◆ What is expected:
Say how many lines of the material below contain the word "done", with no other words.
________________
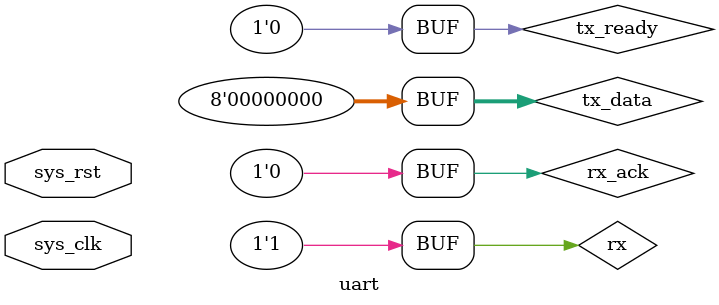
<source format=v>
/* Machine-generated using Migen */
module uart(
	input sys_clk,
	input sys_rst
);

reg [7:0] rx_data = 8'd0;
reg rx_ready;
reg rx_ack = 1'd0;
reg rx_error;
reg [7:0] tx_data = 8'd0;
reg tx_ready = 1'd0;
reg tx_ack;
reg rx = 1'd1;
reg tx = 1'd0;
reg [1:0] rx_counter = 2'd0;
wire rx_strobe;
reg [2:0] rx_bitno = 3'd0;
reg [1:0] tx_counter = 2'd0;
wire tx_strobe;
reg [2:0] tx_bitno = 3'd0;
reg [7:0] tx_latch = 8'd0;
reg [2:0] fsm0_state = 3'd0;
reg [2:0] fsm0_next_state;
reg [1:0] rx_counter_next_value0;
reg rx_counter_next_value_ce0;
reg [7:0] rx_data_next_value1;
reg rx_data_next_value_ce1;
reg [2:0] rx_bitno_next_value2;
reg rx_bitno_next_value_ce2;
reg [1:0] fsm1_state = 2'd0;
reg [1:0] fsm1_next_state;
reg [1:0] tx_counter_t_next_value0;
reg tx_counter_t_next_value_ce0;
reg [7:0] tx_latch_t_next_value1;
reg tx_latch_t_next_value_ce1;
reg tx_f_next_value;
reg tx_f_next_value_ce;
reg [2:0] tx_bitno_t_next_value2;
reg tx_bitno_t_next_value_ce2;

// synthesis translate_off
reg dummy_s;
initial dummy_s <= 1'd0;
// synthesis translate_on

assign rx_strobe = (rx_counter == 1'd0);
assign tx_strobe = (tx_counter == 1'd0);

// synthesis translate_off
reg dummy_d;
// synthesis translate_on
always @(*) begin
	rx_ready <= 1'd0;
	rx_error <= 1'd0;
	fsm0_next_state <= 3'd0;
	rx_counter_next_value0 <= 2'd0;
	rx_counter_next_value_ce0 <= 1'd0;
	rx_data_next_value1 <= 8'd0;
	rx_data_next_value_ce1 <= 1'd0;
	rx_bitno_next_value2 <= 3'd0;
	rx_bitno_next_value_ce2 <= 1'd0;
	fsm0_next_state <= fsm0_state;
	case (fsm0_state)
		1'd1: begin
			if (rx_strobe) begin
				fsm0_next_state <= 2'd2;
			end
		end
		2'd2: begin
			if (rx_strobe) begin
				rx_data_next_value1 <= {rx, rx_data[7:1]};
				rx_data_next_value_ce1 <= 1'd1;
				rx_bitno_next_value2 <= (rx_bitno + 1'd1);
				rx_bitno_next_value_ce2 <= 1'd1;
				if ((rx_bitno == 3'd7)) begin
					fsm0_next_state <= 2'd3;
				end
			end
		end
		2'd3: begin
			if (rx_strobe) begin
				if ((~rx)) begin
					fsm0_next_state <= 3'd5;
				end else begin
					fsm0_next_state <= 3'd4;
				end
			end
		end
		3'd4: begin
			rx_ready <= 1'd1;
			if (rx_ack) begin
				fsm0_next_state <= 1'd0;
			end else begin
				if ((~rx)) begin
					fsm0_next_state <= 3'd5;
				end
			end
		end
		3'd5: begin
			rx_error <= 1'd1;
		end
		default: begin
			if ((~rx)) begin
				rx_counter_next_value0 <= 2'd2;
				rx_counter_next_value_ce0 <= 1'd1;
				fsm0_next_state <= 1'd1;
			end
		end
	endcase
// synthesis translate_off
	dummy_d <= dummy_s;
// synthesis translate_on
end

// synthesis translate_off
reg dummy_d_1;
// synthesis translate_on
always @(*) begin
	tx_ack <= 1'd0;
	fsm1_next_state <= 2'd0;
	tx_counter_t_next_value0 <= 2'd0;
	tx_counter_t_next_value_ce0 <= 1'd0;
	tx_latch_t_next_value1 <= 8'd0;
	tx_latch_t_next_value_ce1 <= 1'd0;
	tx_f_next_value <= 1'd0;
	tx_f_next_value_ce <= 1'd0;
	tx_bitno_t_next_value2 <= 3'd0;
	tx_bitno_t_next_value_ce2 <= 1'd0;
	fsm1_next_state <= fsm1_state;
	case (fsm1_state)
		1'd1: begin
			if (tx_strobe) begin
				tx_f_next_value <= 1'd0;
				tx_f_next_value_ce <= 1'd1;
				fsm1_next_state <= 2'd2;
			end
		end
		2'd2: begin
			if (tx_strobe) begin
				tx_f_next_value <= tx_latch[0];
				tx_f_next_value_ce <= 1'd1;
				tx_latch_t_next_value1 <= {1'd0, tx_latch[7:1]};
				tx_latch_t_next_value_ce1 <= 1'd1;
				tx_bitno_t_next_value2 <= (tx_bitno + 1'd1);
				tx_bitno_t_next_value_ce2 <= 1'd1;
				if ((tx_bitno == 3'd7)) begin
					fsm1_next_state <= 2'd3;
				end
			end
		end
		2'd3: begin
			if (tx_strobe) begin
				tx_f_next_value <= 1'd1;
				tx_f_next_value_ce <= 1'd1;
				fsm1_next_state <= 1'd0;
			end
		end
		default: begin
			tx_ack <= 1'd1;
			if (tx_ready) begin
				tx_counter_t_next_value0 <= 2'd3;
				tx_counter_t_next_value_ce0 <= 1'd1;
				tx_latch_t_next_value1 <= tx_data;
				tx_latch_t_next_value_ce1 <= 1'd1;
				fsm1_next_state <= 1'd1;
			end else begin
				tx_f_next_value <= 1'd1;
				tx_f_next_value_ce <= 1'd1;
			end
		end
	endcase
// synthesis translate_off
	dummy_d_1 <= dummy_s;
// synthesis translate_on
end

always @(posedge sys_clk) begin
	if ((rx_counter == 1'd0)) begin
		rx_counter <= 2'd3;
	end else begin
		rx_counter <= (rx_counter - 1'd1);
	end
	if ((tx_counter == 1'd0)) begin
		tx_counter <= 2'd3;
	end else begin
		tx_counter <= (tx_counter - 1'd1);
	end
	fsm0_state <= fsm0_next_state;
	if (rx_counter_next_value_ce0) begin
		rx_counter <= rx_counter_next_value0;
	end
	if (rx_data_next_value_ce1) begin
		rx_data <= rx_data_next_value1;
	end
	if (rx_bitno_next_value_ce2) begin
		rx_bitno <= rx_bitno_next_value2;
	end
	fsm1_state <= fsm1_next_state;
	if (tx_counter_t_next_value_ce0) begin
		tx_counter <= tx_counter_t_next_value0;
	end
	if (tx_latch_t_next_value_ce1) begin
		tx_latch <= tx_latch_t_next_value1;
	end
	if (tx_f_next_value_ce) begin
		tx <= tx_f_next_value;
	end
	if (tx_bitno_t_next_value_ce2) begin
		tx_bitno <= tx_bitno_t_next_value2;
	end
	if (sys_rst) begin
		rx_data <= 8'd0;
		tx <= 1'd0;
		rx_counter <= 2'd0;
		rx_bitno <= 3'd0;
		tx_counter <= 2'd0;
		tx_bitno <= 3'd0;
		tx_latch <= 8'd0;
		fsm0_state <= 3'd0;
		fsm1_state <= 2'd0;
	end
end

endmodule

</source>
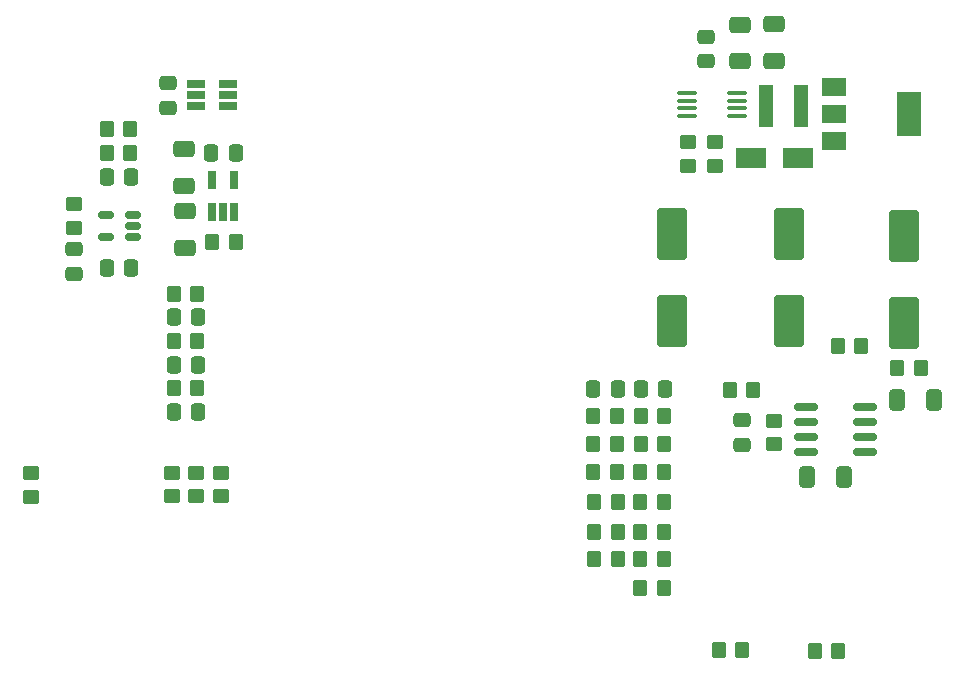
<source format=gbr>
%TF.GenerationSoftware,KiCad,Pcbnew,6.0.7-f9a2dced07~116~ubuntu20.04.1*%
%TF.CreationDate,2022-10-02T19:47:36+02:00*%
%TF.ProjectId,soundseeker,736f756e-6473-4656-956b-65722e6b6963,0.1*%
%TF.SameCoordinates,Original*%
%TF.FileFunction,Paste,Top*%
%TF.FilePolarity,Positive*%
%FSLAX46Y46*%
G04 Gerber Fmt 4.6, Leading zero omitted, Abs format (unit mm)*
G04 Created by KiCad (PCBNEW 6.0.7-f9a2dced07~116~ubuntu20.04.1) date 2022-10-02 19:47:36*
%MOMM*%
%LPD*%
G01*
G04 APERTURE LIST*
G04 Aperture macros list*
%AMRoundRect*
0 Rectangle with rounded corners*
0 $1 Rounding radius*
0 $2 $3 $4 $5 $6 $7 $8 $9 X,Y pos of 4 corners*
0 Add a 4 corners polygon primitive as box body*
4,1,4,$2,$3,$4,$5,$6,$7,$8,$9,$2,$3,0*
0 Add four circle primitives for the rounded corners*
1,1,$1+$1,$2,$3*
1,1,$1+$1,$4,$5*
1,1,$1+$1,$6,$7*
1,1,$1+$1,$8,$9*
0 Add four rect primitives between the rounded corners*
20,1,$1+$1,$2,$3,$4,$5,0*
20,1,$1+$1,$4,$5,$6,$7,0*
20,1,$1+$1,$6,$7,$8,$9,0*
20,1,$1+$1,$8,$9,$2,$3,0*%
G04 Aperture macros list end*
%ADD10R,2.500000X1.800000*%
%ADD11RoundRect,0.250000X-0.337500X-0.475000X0.337500X-0.475000X0.337500X0.475000X-0.337500X0.475000X0*%
%ADD12RoundRect,0.250000X0.650000X-0.412500X0.650000X0.412500X-0.650000X0.412500X-0.650000X-0.412500X0*%
%ADD13RoundRect,0.250000X-0.650000X0.412500X-0.650000X-0.412500X0.650000X-0.412500X0.650000X0.412500X0*%
%ADD14RoundRect,0.250000X0.475000X-0.337500X0.475000X0.337500X-0.475000X0.337500X-0.475000X-0.337500X0*%
%ADD15R,1.560000X0.650000*%
%ADD16RoundRect,0.150000X0.512500X0.150000X-0.512500X0.150000X-0.512500X-0.150000X0.512500X-0.150000X0*%
%ADD17RoundRect,0.250000X0.450000X-0.350000X0.450000X0.350000X-0.450000X0.350000X-0.450000X-0.350000X0*%
%ADD18RoundRect,0.250000X-0.350000X-0.450000X0.350000X-0.450000X0.350000X0.450000X-0.350000X0.450000X0*%
%ADD19RoundRect,0.250000X0.350000X0.450000X-0.350000X0.450000X-0.350000X-0.450000X0.350000X-0.450000X0*%
%ADD20RoundRect,0.250000X0.412500X0.650000X-0.412500X0.650000X-0.412500X-0.650000X0.412500X-0.650000X0*%
%ADD21RoundRect,0.150000X0.825000X0.150000X-0.825000X0.150000X-0.825000X-0.150000X0.825000X-0.150000X0*%
%ADD22R,0.650000X1.560000*%
%ADD23R,2.000000X1.500000*%
%ADD24R,2.000000X3.800000*%
%ADD25RoundRect,0.100000X-0.712500X-0.100000X0.712500X-0.100000X0.712500X0.100000X-0.712500X0.100000X0*%
%ADD26RoundRect,0.250000X-1.000000X1.950000X-1.000000X-1.950000X1.000000X-1.950000X1.000000X1.950000X0*%
%ADD27RoundRect,0.250000X-0.450000X0.350000X-0.450000X-0.350000X0.450000X-0.350000X0.450000X0.350000X0*%
%ADD28R,1.150000X3.600000*%
%ADD29RoundRect,0.250000X0.337500X0.475000X-0.337500X0.475000X-0.337500X-0.475000X0.337500X-0.475000X0*%
G04 APERTURE END LIST*
D10*
%TO.C,D1*%
X178225000Y-80975000D03*
X182225000Y-80975000D03*
%TD*%
D11*
%TO.C,C22*%
X132512500Y-80600000D03*
X134587500Y-80600000D03*
%TD*%
D12*
%TO.C,C21*%
X130250000Y-83387500D03*
X130250000Y-80262500D03*
%TD*%
D13*
%TO.C,C20*%
X130300000Y-85487500D03*
X130300000Y-88612500D03*
%TD*%
D14*
%TO.C,C19*%
X128825000Y-76737500D03*
X128825000Y-74662500D03*
%TD*%
%TO.C,C13*%
X177475000Y-105262500D03*
X177475000Y-103187500D03*
%TD*%
D11*
%TO.C,C12*%
X168887500Y-100525000D03*
X170962500Y-100525000D03*
%TD*%
%TO.C,C10*%
X123650000Y-90325000D03*
X125725000Y-90325000D03*
%TD*%
%TO.C,C4*%
X123662500Y-82625000D03*
X125737500Y-82625000D03*
%TD*%
D14*
%TO.C,C3*%
X174425000Y-72787500D03*
X174425000Y-70712500D03*
%TD*%
D12*
%TO.C,C2*%
X180150000Y-72737500D03*
X180150000Y-69612500D03*
%TD*%
%TO.C,C1*%
X177250000Y-72812500D03*
X177250000Y-69687500D03*
%TD*%
D15*
%TO.C,U5*%
X131225000Y-74700000D03*
X131225000Y-75650000D03*
X131225000Y-76600000D03*
X133925000Y-76600000D03*
X133925000Y-75650000D03*
X133925000Y-74700000D03*
%TD*%
D14*
%TO.C,C7*%
X120875000Y-88700000D03*
X120875000Y-90775000D03*
%TD*%
D16*
%TO.C,U4*%
X125912500Y-87675000D03*
X125912500Y-86725000D03*
X125912500Y-85775000D03*
X123637500Y-85775000D03*
X123637500Y-87675000D03*
%TD*%
D17*
%TO.C,R18*%
X129175000Y-107625000D03*
X129175000Y-109625000D03*
%TD*%
D18*
%TO.C,R5*%
X168850000Y-112675000D03*
X170850000Y-112675000D03*
%TD*%
D19*
%TO.C,R12*%
X166875000Y-102800000D03*
X164875000Y-102800000D03*
%TD*%
D11*
%TO.C,C17*%
X129350000Y-98500000D03*
X131425000Y-98500000D03*
%TD*%
D18*
%TO.C,R31*%
X129350000Y-100500000D03*
X131350000Y-100500000D03*
%TD*%
D20*
%TO.C,C15*%
X193725000Y-101475000D03*
X190600000Y-101475000D03*
%TD*%
D21*
%TO.C,U3*%
X187850000Y-105905000D03*
X187850000Y-104635000D03*
X187850000Y-103365000D03*
X187850000Y-102095000D03*
X182900000Y-102095000D03*
X182900000Y-103365000D03*
X182900000Y-104635000D03*
X182900000Y-105905000D03*
%TD*%
D22*
%TO.C,U6*%
X132550000Y-85575000D03*
X133500000Y-85575000D03*
X134450000Y-85575000D03*
X134450000Y-82875000D03*
X132550000Y-82875000D03*
%TD*%
D18*
%TO.C,R17*%
X168875000Y-102800000D03*
X170875000Y-102800000D03*
%TD*%
D19*
%TO.C,R24*%
X177475000Y-122650000D03*
X175475000Y-122650000D03*
%TD*%
D20*
%TO.C,C14*%
X186050000Y-107975000D03*
X182925000Y-107975000D03*
%TD*%
D18*
%TO.C,R9*%
X168850000Y-107600000D03*
X170850000Y-107600000D03*
%TD*%
%TO.C,R20*%
X176425000Y-100625000D03*
X178425000Y-100625000D03*
%TD*%
D11*
%TO.C,C16*%
X129350000Y-94475000D03*
X131425000Y-94475000D03*
%TD*%
D18*
%TO.C,R7*%
X168850000Y-110150000D03*
X170850000Y-110150000D03*
%TD*%
D23*
%TO.C,Q1*%
X185250000Y-74950000D03*
D24*
X191550000Y-77250000D03*
D23*
X185250000Y-77250000D03*
X185250000Y-79550000D03*
%TD*%
D17*
%TO.C,R28*%
X120875000Y-84900000D03*
X120875000Y-86900000D03*
%TD*%
%TO.C,R13*%
X117275000Y-107700000D03*
X117275000Y-109700000D03*
%TD*%
%TO.C,R19*%
X131250000Y-107625000D03*
X131250000Y-109625000D03*
%TD*%
D11*
%TO.C,C18*%
X129350000Y-102500000D03*
X131425000Y-102500000D03*
%TD*%
D25*
%TO.C,U1*%
X172787500Y-75475000D03*
X172787500Y-76125000D03*
X172787500Y-76775000D03*
X172787500Y-77425000D03*
X177012500Y-77425000D03*
X177012500Y-76775000D03*
X177012500Y-76125000D03*
X177012500Y-75475000D03*
%TD*%
D18*
%TO.C,R3*%
X168850000Y-114950000D03*
X170850000Y-114950000D03*
%TD*%
D26*
%TO.C,C8*%
X191175000Y-87575000D03*
X191175000Y-94975000D03*
%TD*%
%TO.C,C11*%
X171500000Y-87425000D03*
X171500000Y-94825000D03*
%TD*%
D19*
%TO.C,R8*%
X166875000Y-107600000D03*
X164875000Y-107600000D03*
%TD*%
D18*
%TO.C,R27*%
X123650000Y-80525000D03*
X125650000Y-80525000D03*
%TD*%
D19*
%TO.C,R4*%
X166912500Y-112675000D03*
X164912500Y-112675000D03*
%TD*%
D18*
%TO.C,R11*%
X168875000Y-105175000D03*
X170875000Y-105175000D03*
%TD*%
D27*
%TO.C,R16*%
X172850000Y-79675000D03*
X172850000Y-81675000D03*
%TD*%
D19*
%TO.C,R32*%
X134600000Y-88125000D03*
X132600000Y-88125000D03*
%TD*%
%TO.C,R26*%
X125650000Y-78500000D03*
X123650000Y-78500000D03*
%TD*%
D28*
%TO.C,L1*%
X179475000Y-76575000D03*
X182425000Y-76575000D03*
%TD*%
D18*
%TO.C,R22*%
X185550000Y-96925000D03*
X187550000Y-96925000D03*
%TD*%
D19*
%TO.C,R1*%
X170837500Y-117375000D03*
X168837500Y-117375000D03*
%TD*%
D26*
%TO.C,C9*%
X181425000Y-87425000D03*
X181425000Y-94825000D03*
%TD*%
D17*
%TO.C,R21*%
X180175000Y-105225000D03*
X180175000Y-103225000D03*
%TD*%
D18*
%TO.C,R23*%
X190575000Y-98775000D03*
X192575000Y-98775000D03*
%TD*%
D19*
%TO.C,R6*%
X166912500Y-110150000D03*
X164912500Y-110150000D03*
%TD*%
D17*
%TO.C,R15*%
X175150000Y-81675000D03*
X175150000Y-79675000D03*
%TD*%
D29*
%TO.C,C5*%
X166925000Y-100525000D03*
X164850000Y-100525000D03*
%TD*%
D18*
%TO.C,R29*%
X129350000Y-92475000D03*
X131350000Y-92475000D03*
%TD*%
D19*
%TO.C,R2*%
X166912500Y-114950000D03*
X164912500Y-114950000D03*
%TD*%
%TO.C,R25*%
X185600000Y-122700000D03*
X183600000Y-122700000D03*
%TD*%
%TO.C,R10*%
X166875000Y-105175000D03*
X164875000Y-105175000D03*
%TD*%
D18*
%TO.C,R30*%
X129350000Y-96475000D03*
X131350000Y-96475000D03*
%TD*%
D17*
%TO.C,R14*%
X133300000Y-107625000D03*
X133300000Y-109625000D03*
%TD*%
M02*

</source>
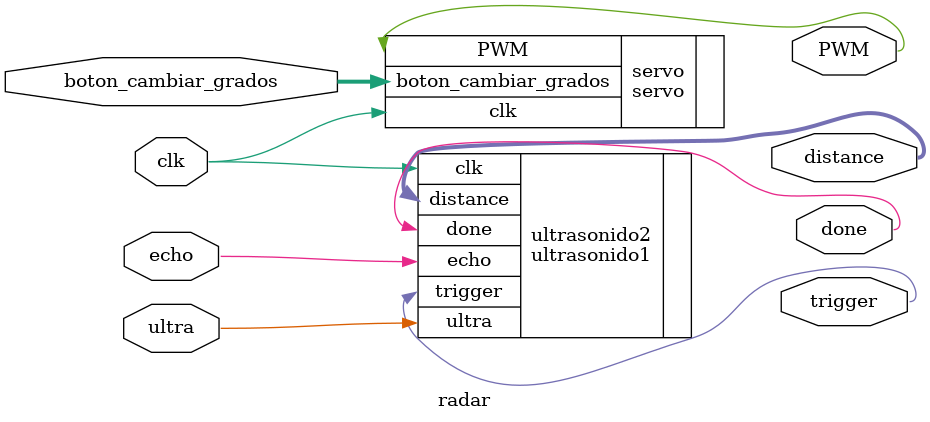
<source format=v>
`timescale 10ns/1ns
 module radar(  input clk, input echo, input [1:0] boton_cambiar_grados, output done, output trigger,
 output [15:0] distance, output PWM, input ultra);




 
 
 
 
 
 
 	
	
 
 
 
 
 servo   servo( .clk (clk), .PWM(PWM), .boton_cambiar_grados(boton_cambiar_grados));
 ultrasonido1 ultrasonido2( .ultra(ultra), .clk(clk),  .echo(echo), .done(done), .trigger(trigger),.distance(distance));

 
 endmodule
</source>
________________
◆ Result:
2